TASK DIRECTIONS
Can you reproduce the stretch of the silver basket description from "A GEORGE II" through "2202gr., 70oz. 15dwt.", word for word?

A GEORGE II SILVER BASKET FROM THE LEINSTER SERVICE, MAKER'S MARK ONLY OF GEORGE WICKES, LONDON, 1745-47
shaped oval, the openwork base and lip cast with scrolls and sprays of wheat interrupted by shell motifs, swing handle, the interior engraved with a crest and duke's coronet, the underside engraved: 'No 2' and with scratch weight: '72oz " 10dwt'
38.4cm., 15⅛in. wide
2202gr., 70oz. 15dwt.

DATASET RECORDS

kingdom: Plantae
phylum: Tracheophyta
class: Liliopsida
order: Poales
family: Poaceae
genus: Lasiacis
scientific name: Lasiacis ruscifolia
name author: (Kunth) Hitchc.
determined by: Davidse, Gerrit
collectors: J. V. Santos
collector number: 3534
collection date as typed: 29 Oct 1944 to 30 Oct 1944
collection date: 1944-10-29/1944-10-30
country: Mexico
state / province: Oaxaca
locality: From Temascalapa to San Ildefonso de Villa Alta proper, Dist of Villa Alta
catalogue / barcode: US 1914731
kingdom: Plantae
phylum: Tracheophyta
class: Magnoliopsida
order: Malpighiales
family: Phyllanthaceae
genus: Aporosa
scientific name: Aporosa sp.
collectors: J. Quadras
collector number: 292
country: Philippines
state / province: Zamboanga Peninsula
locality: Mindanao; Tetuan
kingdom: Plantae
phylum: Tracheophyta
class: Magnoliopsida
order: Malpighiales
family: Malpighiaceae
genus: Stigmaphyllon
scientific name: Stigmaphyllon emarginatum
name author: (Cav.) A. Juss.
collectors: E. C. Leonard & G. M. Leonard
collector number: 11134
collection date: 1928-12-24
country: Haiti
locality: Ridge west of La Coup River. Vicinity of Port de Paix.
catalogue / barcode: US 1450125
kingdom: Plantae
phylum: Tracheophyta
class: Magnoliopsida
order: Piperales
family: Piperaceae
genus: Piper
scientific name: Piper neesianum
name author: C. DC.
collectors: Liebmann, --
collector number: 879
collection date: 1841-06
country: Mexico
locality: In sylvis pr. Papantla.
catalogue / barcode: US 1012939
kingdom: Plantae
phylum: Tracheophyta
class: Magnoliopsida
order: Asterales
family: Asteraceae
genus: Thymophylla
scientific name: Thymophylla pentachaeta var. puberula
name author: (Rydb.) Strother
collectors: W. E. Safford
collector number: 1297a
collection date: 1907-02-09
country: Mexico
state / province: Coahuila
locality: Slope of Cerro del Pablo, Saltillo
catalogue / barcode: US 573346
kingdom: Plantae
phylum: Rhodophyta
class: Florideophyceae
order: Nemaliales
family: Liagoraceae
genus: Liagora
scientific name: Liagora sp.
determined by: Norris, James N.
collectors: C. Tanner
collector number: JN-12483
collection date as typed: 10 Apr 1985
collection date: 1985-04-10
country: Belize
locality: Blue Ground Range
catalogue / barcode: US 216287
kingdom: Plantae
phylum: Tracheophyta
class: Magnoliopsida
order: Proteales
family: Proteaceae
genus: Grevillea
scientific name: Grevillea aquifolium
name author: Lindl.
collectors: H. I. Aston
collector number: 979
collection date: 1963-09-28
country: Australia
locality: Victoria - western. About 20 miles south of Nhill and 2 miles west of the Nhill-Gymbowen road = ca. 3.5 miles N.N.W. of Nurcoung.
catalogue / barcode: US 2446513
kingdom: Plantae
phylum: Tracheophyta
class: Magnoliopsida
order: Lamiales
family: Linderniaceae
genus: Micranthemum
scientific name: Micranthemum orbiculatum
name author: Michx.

ANSWER SECTION
A GEORGE II SILVER BASKET FROM THE LEINSTER SERVICE, MAKER'S MARK ONLY OF GEORGE WICKES, LONDON, 1745-47
shaped oval, the openwork base and lip cast with scrolls and sprays of wheat interrupted by shell motifs, swing handle, the interior engraved with a crest and duke's coronet, the underside engraved: 'No 2' and with scratch weight: '72oz " 10dwt'
38.4cm., 15⅛in. wide
2202gr., 70oz. 15dwt.